[Images with bounding boxes]
--------------------------------
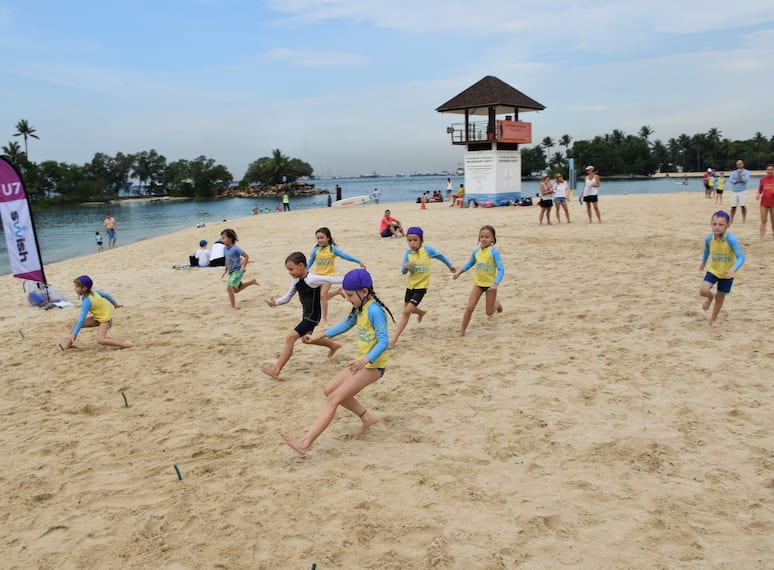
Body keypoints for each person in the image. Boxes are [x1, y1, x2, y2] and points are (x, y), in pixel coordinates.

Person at [280, 269, 394, 456]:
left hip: (374, 365)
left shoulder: (374, 310)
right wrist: (319, 335)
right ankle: (367, 417)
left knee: (334, 398)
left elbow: (384, 341)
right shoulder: (361, 307)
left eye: (350, 295)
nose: (347, 299)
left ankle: (305, 442)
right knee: (329, 390)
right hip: (362, 363)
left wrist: (366, 359)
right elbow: (346, 325)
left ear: (364, 292)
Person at [260, 252, 346, 380]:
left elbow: (331, 279)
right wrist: (275, 303)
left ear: (301, 265)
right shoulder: (296, 281)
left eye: (291, 269)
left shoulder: (312, 279)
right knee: (306, 339)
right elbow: (288, 297)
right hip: (307, 315)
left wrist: (353, 278)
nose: (289, 272)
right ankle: (333, 345)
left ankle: (276, 370)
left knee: (290, 338)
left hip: (313, 316)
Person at [390, 226, 456, 348]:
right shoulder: (408, 254)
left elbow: (440, 255)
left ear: (421, 240)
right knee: (407, 308)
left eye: (415, 240)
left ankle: (393, 339)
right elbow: (403, 272)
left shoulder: (427, 251)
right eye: (409, 240)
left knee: (406, 312)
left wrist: (450, 266)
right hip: (410, 286)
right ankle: (421, 312)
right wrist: (406, 267)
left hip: (421, 287)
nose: (412, 243)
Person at [453, 225, 504, 336]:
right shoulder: (476, 251)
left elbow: (501, 269)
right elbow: (470, 263)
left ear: (493, 239)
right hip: (478, 284)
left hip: (491, 285)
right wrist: (459, 272)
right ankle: (462, 331)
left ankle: (497, 304)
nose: (484, 239)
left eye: (487, 237)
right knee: (470, 307)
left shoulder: (494, 252)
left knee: (489, 312)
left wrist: (496, 284)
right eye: (481, 236)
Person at [307, 227, 366, 325]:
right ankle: (338, 292)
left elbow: (345, 256)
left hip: (329, 277)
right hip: (318, 277)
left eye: (322, 238)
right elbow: (310, 262)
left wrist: (358, 261)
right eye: (318, 238)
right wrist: (303, 271)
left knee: (322, 296)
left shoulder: (332, 249)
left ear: (328, 238)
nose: (319, 240)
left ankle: (324, 318)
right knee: (321, 297)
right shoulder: (315, 250)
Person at [699, 210, 745, 328]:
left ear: (727, 226)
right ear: (711, 224)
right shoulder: (709, 238)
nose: (717, 227)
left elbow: (741, 257)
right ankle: (710, 297)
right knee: (703, 291)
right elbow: (707, 249)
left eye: (721, 225)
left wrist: (733, 269)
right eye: (714, 224)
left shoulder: (731, 239)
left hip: (726, 273)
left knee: (720, 297)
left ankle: (713, 319)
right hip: (714, 270)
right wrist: (703, 262)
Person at [62, 275, 133, 349]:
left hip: (106, 321)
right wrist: (115, 304)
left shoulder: (87, 301)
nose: (75, 289)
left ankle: (124, 344)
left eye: (77, 287)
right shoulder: (94, 292)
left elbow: (82, 319)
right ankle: (68, 346)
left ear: (84, 288)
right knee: (76, 324)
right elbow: (106, 295)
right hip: (97, 318)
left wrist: (74, 334)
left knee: (100, 340)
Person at [220, 228, 258, 309]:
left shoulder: (235, 248)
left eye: (223, 238)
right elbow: (227, 259)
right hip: (231, 271)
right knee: (236, 290)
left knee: (229, 288)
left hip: (237, 271)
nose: (222, 240)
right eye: (222, 238)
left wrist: (243, 267)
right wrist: (225, 269)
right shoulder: (224, 249)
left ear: (230, 238)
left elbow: (246, 256)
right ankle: (252, 282)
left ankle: (233, 307)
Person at [728, 159, 751, 224]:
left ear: (743, 164)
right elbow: (731, 180)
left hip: (743, 191)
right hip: (734, 191)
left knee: (743, 205)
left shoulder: (746, 172)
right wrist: (737, 181)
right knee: (733, 206)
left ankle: (744, 218)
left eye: (740, 164)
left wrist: (741, 176)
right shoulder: (733, 172)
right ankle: (731, 219)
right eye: (738, 164)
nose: (739, 166)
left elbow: (745, 180)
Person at [757, 164, 774, 242]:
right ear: (766, 170)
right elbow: (760, 189)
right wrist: (757, 194)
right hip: (764, 202)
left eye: (771, 169)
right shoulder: (762, 179)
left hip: (773, 202)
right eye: (768, 169)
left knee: (773, 220)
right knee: (763, 220)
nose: (769, 171)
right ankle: (761, 237)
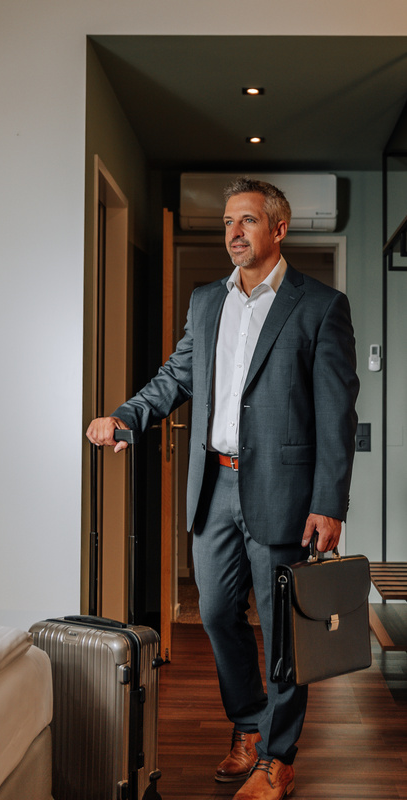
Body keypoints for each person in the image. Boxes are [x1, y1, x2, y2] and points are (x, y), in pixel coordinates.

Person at [86, 177, 359, 800]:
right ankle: (249, 727)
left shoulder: (319, 306)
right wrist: (129, 416)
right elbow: (177, 374)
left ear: (278, 229)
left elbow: (335, 415)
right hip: (214, 489)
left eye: (247, 221)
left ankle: (279, 758)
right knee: (213, 613)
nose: (233, 232)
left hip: (286, 495)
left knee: (286, 628)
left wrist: (328, 502)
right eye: (228, 222)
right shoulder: (207, 301)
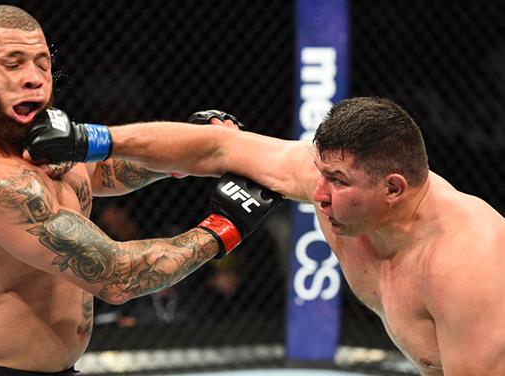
--------------------------------
▶ EXERCISE REQUIREMENTS
For this exercise, repeat exactly the lines of the data above from the one with "right ankle: (338, 292)" down to the one with "left eye: (223, 238)", both end lines included.

▶ ANSWER SECTION
right ankle: (338, 292)
left elbow: (345, 256)
left hip: (329, 277)
right hip: (318, 277)
left eye: (322, 238)
right elbow: (310, 262)
left wrist: (358, 261)
right eye: (318, 238)
right wrist: (303, 271)
left knee: (322, 296)
left shoulder: (332, 249)
left ear: (328, 238)
nose: (319, 240)
left ankle: (324, 318)
right knee: (321, 297)
right shoulder: (315, 250)
Person at [699, 210, 745, 328]:
left ear: (727, 226)
right ear: (711, 224)
right shoulder: (709, 238)
nose: (717, 227)
left elbow: (741, 257)
right ankle: (710, 297)
right knee: (703, 291)
right elbow: (707, 249)
left eye: (721, 225)
left wrist: (733, 269)
right eye: (714, 224)
left shoulder: (731, 239)
left hip: (726, 273)
left knee: (720, 297)
left ankle: (713, 319)
right hip: (714, 270)
right wrist: (703, 262)
Person at [62, 275, 133, 349]:
left hip: (106, 321)
right wrist: (115, 304)
left shoulder: (87, 301)
nose: (75, 289)
left ankle: (124, 344)
left eye: (77, 287)
right shoulder: (94, 292)
left elbow: (82, 319)
right ankle: (68, 346)
left ear: (84, 288)
right knee: (76, 324)
right elbow: (106, 295)
right hip: (97, 318)
left wrist: (74, 334)
left knee: (100, 340)
Person at [220, 228, 258, 309]:
left shoulder: (235, 248)
left eye: (223, 238)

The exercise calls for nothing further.